Lalique Meets Damien Hirst To Create ‘Eternal’
LALIQUE has partnered with the worldwide renowned artist Damien Hirst to create an exclusive collection of crystal panels, “Eternal”, available in three different designs. Hope, Beauty and Love are available in 12 different colours and limited to 50 pieces worldwide, at a starting price of £12,000.00. Throughout history, the butterfly has repeatedly been used as a symbol of life and beauty. In Damien Hirst’s work, the insect also serves as a reminder of the fragility of life. In these stunning works, Hirst captures an image of a butterfly in crystal, for eternity.
The panels filter light, which is in turn rendered blue, pink, amber, green, violet, black or clear, and the diversity of colours combined with the three varieties of butterfly – titled by the artist as Love, Hope and Beauty – allows for a multiplicity of choices. This exceptional collaboration between Damien Hirst and Lalique is an example of two great artisans combining forces to produce a truly beautiful result. Here, Hirst explains the project and his love for butterflies.
One of the most important living artists of this century is collaborating with one of the best-known crystal manufacturers in the world – Damien, what does the collaboration with Lalique mean to you?

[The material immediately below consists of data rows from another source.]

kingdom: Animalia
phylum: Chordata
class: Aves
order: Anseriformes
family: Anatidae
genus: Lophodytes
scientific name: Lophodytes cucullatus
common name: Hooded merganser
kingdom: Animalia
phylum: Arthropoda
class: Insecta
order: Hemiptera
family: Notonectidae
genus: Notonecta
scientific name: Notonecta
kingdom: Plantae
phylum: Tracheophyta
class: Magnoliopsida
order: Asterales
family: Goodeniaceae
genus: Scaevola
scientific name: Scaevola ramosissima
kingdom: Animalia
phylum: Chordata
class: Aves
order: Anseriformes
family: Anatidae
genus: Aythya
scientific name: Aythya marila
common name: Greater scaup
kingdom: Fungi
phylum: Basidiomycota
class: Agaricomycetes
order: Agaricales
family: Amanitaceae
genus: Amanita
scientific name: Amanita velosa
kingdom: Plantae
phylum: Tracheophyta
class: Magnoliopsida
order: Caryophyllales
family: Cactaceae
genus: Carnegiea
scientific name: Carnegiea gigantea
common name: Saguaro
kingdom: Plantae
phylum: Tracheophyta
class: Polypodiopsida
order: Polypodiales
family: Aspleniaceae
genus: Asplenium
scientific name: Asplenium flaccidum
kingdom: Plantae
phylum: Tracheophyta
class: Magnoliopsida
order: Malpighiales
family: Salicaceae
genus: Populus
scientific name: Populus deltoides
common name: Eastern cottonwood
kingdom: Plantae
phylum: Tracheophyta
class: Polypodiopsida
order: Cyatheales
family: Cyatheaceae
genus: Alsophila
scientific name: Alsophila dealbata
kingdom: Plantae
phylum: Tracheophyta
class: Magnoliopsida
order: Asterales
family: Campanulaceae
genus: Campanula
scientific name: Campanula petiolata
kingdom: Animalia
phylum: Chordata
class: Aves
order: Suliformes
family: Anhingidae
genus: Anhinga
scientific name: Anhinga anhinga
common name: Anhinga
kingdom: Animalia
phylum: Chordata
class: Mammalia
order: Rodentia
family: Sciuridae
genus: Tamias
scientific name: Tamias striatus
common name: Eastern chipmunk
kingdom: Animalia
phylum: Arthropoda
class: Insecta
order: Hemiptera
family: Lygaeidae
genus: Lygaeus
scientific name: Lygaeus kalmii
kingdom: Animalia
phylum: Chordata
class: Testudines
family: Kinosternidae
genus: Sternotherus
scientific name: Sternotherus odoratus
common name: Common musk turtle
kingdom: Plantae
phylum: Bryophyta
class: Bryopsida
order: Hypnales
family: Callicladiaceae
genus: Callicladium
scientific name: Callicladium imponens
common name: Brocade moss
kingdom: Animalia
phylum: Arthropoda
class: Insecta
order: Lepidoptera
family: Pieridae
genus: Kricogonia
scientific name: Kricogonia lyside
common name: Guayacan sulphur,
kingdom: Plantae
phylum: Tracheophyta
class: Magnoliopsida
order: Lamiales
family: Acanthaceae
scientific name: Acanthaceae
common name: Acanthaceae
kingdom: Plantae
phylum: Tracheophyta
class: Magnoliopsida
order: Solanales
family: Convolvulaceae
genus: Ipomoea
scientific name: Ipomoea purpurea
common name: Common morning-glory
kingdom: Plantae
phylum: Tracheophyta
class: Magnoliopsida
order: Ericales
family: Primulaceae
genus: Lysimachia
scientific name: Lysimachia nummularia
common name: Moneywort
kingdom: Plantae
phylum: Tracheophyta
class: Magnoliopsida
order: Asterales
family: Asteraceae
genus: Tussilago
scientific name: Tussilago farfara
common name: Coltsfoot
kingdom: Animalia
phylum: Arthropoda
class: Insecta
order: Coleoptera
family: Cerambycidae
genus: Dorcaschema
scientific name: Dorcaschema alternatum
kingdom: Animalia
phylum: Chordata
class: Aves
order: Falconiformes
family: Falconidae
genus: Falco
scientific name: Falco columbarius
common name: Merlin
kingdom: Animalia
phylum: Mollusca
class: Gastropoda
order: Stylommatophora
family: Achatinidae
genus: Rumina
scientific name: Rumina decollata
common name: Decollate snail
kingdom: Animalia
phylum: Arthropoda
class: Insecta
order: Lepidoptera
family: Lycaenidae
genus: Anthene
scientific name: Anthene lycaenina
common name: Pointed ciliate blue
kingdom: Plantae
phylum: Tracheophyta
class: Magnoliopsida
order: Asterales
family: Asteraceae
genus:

I’ve always loved crystal and it’s both beautiful and difficult to work with, so I’m really excited about the project. It’s amazing being able to use all the expert craftsmanship and incredible history of Lalique for something new, and the results are beyond all my expectations. I love that the panels have an almost religious feel, they make you think of stained glass windows which I’ve always adored, it’s the way they manage to capture colour and light so completely and then throw it back out at you.
Crystal is an outstanding and demanding material. What sort of emotions does it evoke? Have you ever worked with crystal before?
Crystals and minerals were the first things I ever collected as a child. I used to spend hours smashing up rocks to find them and then display them all in white boxes. I love how crystal works with the light – either sort of opaquely hinting at it, or throwing out millions of sparkling reflections like a diamond. There’s a massive difference between working with crystal or diamonds. (…) I’ve made these little stained glass windows for my home that incorporate butterflies and skulls and I never tire of looking at them when the sun’s shining.
You first began using butterflies in your work in 1989, after being inspired by seeing flies get stuck on canvases in your South London studio. Taking this idea you started fixing the bodies of dead butterflies to monochrome gloss-painted canvases. Why did you choose the theme of butterflies for the Eternal collection of crystal panels? And what do butterflies stand for in your artwork?
I see butterflies as souls and part of a wider visual language. I’ve always described them as universal triggers; everyone loves them because of their incredible abstract fragility and beauty. But there’s another element that interests me, which is the tension between the kitsch birthday-card kind of image, the power of love and the reality of the actual insect itself. It’s an interesting example of how we use nature to try and express the inexpressible: love, desire, belief and the eternal. They’re really old ideas, butterflies are used in Christian iconography to symbolize the resurrection, and by the ancient Greeks, for the soul. I’ve always loved that they look identical in life and in death, but when the light shines through these panels, it feels like they’re brought back to life in some way.
You once said: “I’ve always looked at art as being the map of a person’s life”. When you look at your own map – what do you see?
I see how amazingly lucky I’ve been. It feels like I’ve been on a rollercoaster and I still can’t quite believe it. But of course my work is always an expression of life because that’s what all art is, and it can’t really be about anything else as that’s all we truly know.